Polícia israelense mata a tiros um palestino com autismo em Jerusalém

Dois agentes são interrogados após a alegação de que a vítima, embora desarmada, tinha uma pistola

A mãe de Iyad Hallak mostra neste sábado uma imagem de seu filho no celular.
A mãe de Iyad Hallak mostra neste sábado uma imagem de seu filho no celular.AHMAD GHARABLI / AFP

A Porta dos Leões da Cidade Velha voltou a ser palco de um trágico episódio de violência em Jerusalém. Agentes da Polícia de Fronteira (corpo militarizado de Israel) mataram a tiros na manhã deste sábado um palestino com autismo que estava indo para uma unidade de educação especial do centro histórico, onde trabalhava e recebia atendimento. Iyad Hallak, de 32 anos, era reconhecido como uma pessoa com deficiência permanente, segundo sua família ―com a qual vivia em Wadi Joz, bairro popular próximo do setor amuralhado de Jerusalém Oriental, sob ocupação israelense desde 1967. Ele estava desarmado.

“Era incapaz de fazer mal a alguém”, declarou ao jornal Haaretz um de seus familiares. O advogado que representa os Hallak disse que vai insistir em uma investigação judicial por “assassinato” contra os policiais envolvidos na morte. Os primeiros testemunhos recolhidos, segundo o advogado, indicam que foram disparados entre sete e dez tiros contra o palestino e que ele caiu sem vida atrás de um contêiner de lixo. O corpo de Hallak foi enviado para o instituto médico legal de Tel Aviv.

Um porta-voz policial afirmou que o homem teve de ser “neutralizado” por ter fugido quando os policiais tentaram pará-lo sob suspeita de que portava um objeto “que parecia uma pistola”, e os agentes abriram fogo contra ele durante a perseguição.
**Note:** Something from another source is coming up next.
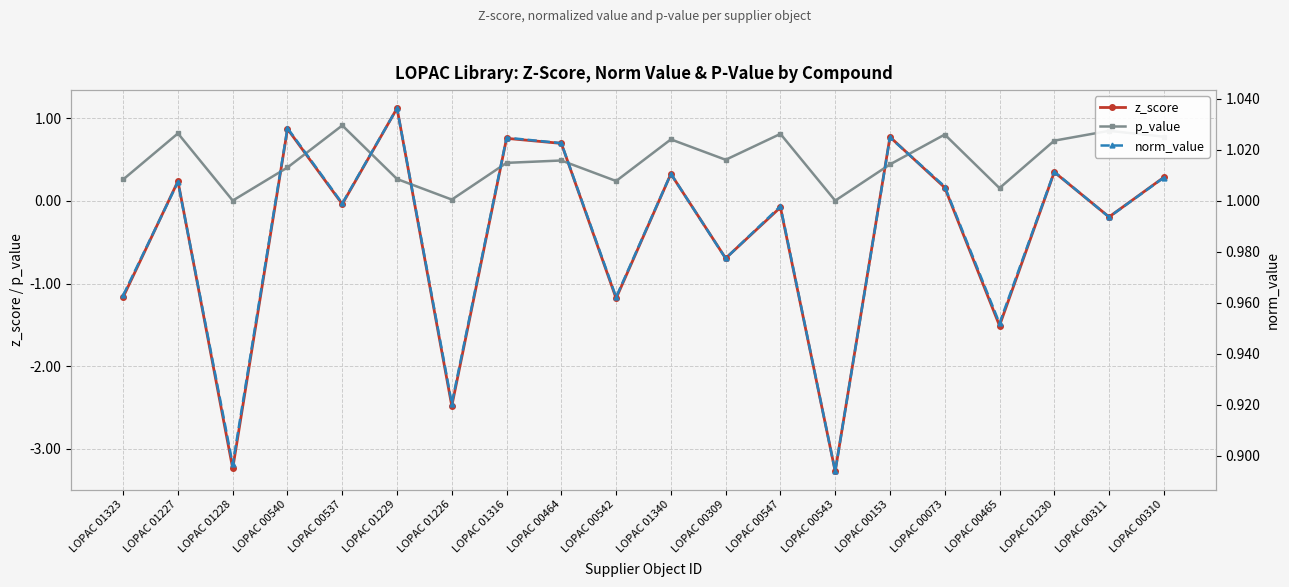

Reading left to right, what are all the values shown in this chart?

z_score: LOPAC 01323=-1.2	LOPAC 01227=0.2	LOPAC 01228=-3.2	LOPAC 00540=0.9	LOPAC 00537=-0.0	LOPAC 01229=1.1	LOPAC 01226=-2.5	LOPAC 01316=0.8	LOPAC 00464=0.7	LOPAC 00542=-1.2	LOPAC 01340=0.3	LOPAC 00309=-0.7	LOPAC 00547=-0.1	LOPAC 00543=-3.3	LOPAC 00153=0.8	LOPAC 00073=0.2	LOPAC 00465=-1.5	LOPAC 01230=0.3	LOPAC 00311=-0.2	LOPAC 00310=0.3
p_value: LOPAC 01323=0.3	LOPAC 01227=0.8	LOPAC 01228=0.0	LOPAC 00540=0.4	LOPAC 00537=0.9	LOPAC 01229=0.3	LOPAC 01226=0.0	LOPAC 01316=0.5	LOPAC 00464=0.5	LOPAC 00542=0.2	LOPAC 01340=0.7	LOPAC 00309=0.5	LOPAC 00547=0.8	LOPAC 00543=0.0	LOPAC 00153=0.4	LOPAC 00073=0.8	LOPAC 00465=0.2	LOPAC 01230=0.7	LOPAC 00311=0.8	LOPAC 00310=0.8
norm_value: LOPAC 01323=1.0	LOPAC 01227=1.0	LOPAC 01228=0.9	LOPAC 00540=1.0	LOPAC 00537=1.0	LOPAC 01229=1.0	LOPAC 01226=0.9	LOPAC 01316=1.0	LOPAC 00464=1.0	LOPAC 00542=1.0	LOPAC 01340=1.0	LOPAC 00309=1.0	LOPAC 00547=1.0	LOPAC 00543=0.9	LOPAC 00153=1.0	LOPAC 00073=1.0	LOPAC 00465=1.0	LOPAC 01230=1.0	LOPAC 00311=1.0	LOPAC 00310=1.0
O departamento de assuntos internos da polícia abriu uma investigação do caso, sobre a qual as autoridades impuseram um embargo de informações, informa a agência Reuters. Dois agentes da Polícia de Fronteira foram interrogados.

Ayman Oded, líder parlamentar da Lista Conjunta, aliança de partidos árabes israelenses que representa a minoria de origem palestina, afirmou que seu grupo vai trabalhar para que os fatos “não sejam encobertos e os agentes responsáveis sejam presos”. O secretário-geral da Organização para a Liberação da Palestina, Saeb Erekat, alertou no Twitter que o “crime [contra uma pessoa com deficiência] pode ficar impune a não ser que o mundo pare de tratar a Israel como um Estado que está acima da lei e o Tribunal Penal Internacional cumpra sua função”.

Depois do anúncio de que o novo Governo de Benjamim Netanyahu pretende anexar a Israel, a partir de julho, os assentamentos judaicos e o Vale do Jordão da Cisjordânia, sob ocupação militar há quase 53 anos, ocorreram incidentes violentos na última semana.

Um palestino foi morto a tiros na sexta-feira por soldados israelenses contra os quais tinha tentado investir com seu carro perto de Ramallah, na Cisjordânia. Na segunda-feira, outro palestino foi gravemente ferido à bala em Jerusalém Oriental após tentar esfaquear um policial.

O Exército israelense planeja reforçar sua presença na Cisjordânia e colocou em alerta suas unidades diante da ameaça de uma explosão de violência. A Autoridade Palestina anunciou na semana passada a suspensão da coordenação entre suas forças de segurança e as tropas israelenses.